Undeterred, he contacted the local junior college and found help, and he said the Gravette superintendent and school board supported his plan.

“I just started scrapping together programs,” he said. Those included a patient-care-assistant certification and HVAC. Chalk said students could get concurrent credit through the programs so they could get their associate degrees, if they wanted to.

The programs made them “immediately employable,”

he said.

That’s a big reason the Atkins School Board picked Chalk from among more than 40 applicants, board president Shane Crawford said.

“We graduate between 65 and 75 students normally every year, and about 25 of those are going to go to college, and at Gravette, he had a lot of job-ready programs that he had put in place coming out of Gravette High School,” Crawford said. “He worked with a lot of local industry there. He had his seniors prepared to go into the job market as soon as they got out, and that was what we were looking for.”

Chalk said he already had a good impression of Atkins.

“I knew growing up at Clinton, I always looked up to Atkins. I thought it was a great place,” Chalk said. “They killed us in athletics.”

He’d been through the community and knew about the pickle plant and how important it was at that time to the community.

“It was just a neat community whenever we’d drive through there,” he said.

Chalk said being in Atkins puts him an hour away from his mother and halfway between his daughters. Jaye, 20, is a premed student at Williams Baptist College in Walnut Ridge; daughter Jaki is a senior at Gravette High School and will attend the University of Arkansas at Fayetteville; and son Jobe is finishing the seventh grade.

Also, Chalk’s brother and sister-in-law, John Chalk and Cindy Chalk, a teacher at Ida Burns Elementary School, live in Conway.

“I really felt like I was ready to go about five years ago to be a superintendent. I’d been a

principal for, I guess, eight years and was ready,” Jay Chalk said.
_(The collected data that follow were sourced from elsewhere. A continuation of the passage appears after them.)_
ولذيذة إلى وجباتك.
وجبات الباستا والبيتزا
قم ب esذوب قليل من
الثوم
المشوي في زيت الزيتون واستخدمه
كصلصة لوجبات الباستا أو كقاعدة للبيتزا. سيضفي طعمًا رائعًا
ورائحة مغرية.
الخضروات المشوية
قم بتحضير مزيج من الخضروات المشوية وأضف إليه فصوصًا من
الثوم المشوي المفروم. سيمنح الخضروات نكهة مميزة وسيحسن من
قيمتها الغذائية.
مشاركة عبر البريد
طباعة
However, he promised Jaye that he wouldn’t move while she was in high school. Chalk also said he gave the Gravette School Board “at least a six-year commitment.”

Chalk said he’s definitely ready for the move now.

He said about his goals: “To raise student achievement is always the main one, and the test scores really need to come up. I think their enrollment has been declining a little; it’s nothing real severe.”

Chalk said he will find out if more opportunities for students, perhaps vocational classes, will encourage parents to want their children to earn a degree at Atkins.

His annual salary will be $110,000.

Chalk said the Atkins School Board asked him, “Are you going to come here looking to elevate yourself and move up as a superintendent?”

“I told them I would have stayed in Fort Worth if I was,” Chalk said. “I enjoyed the years we were in Fort Worth, but to me, it was just too big. It’s not personal.’ [Atkins] just fits me best.”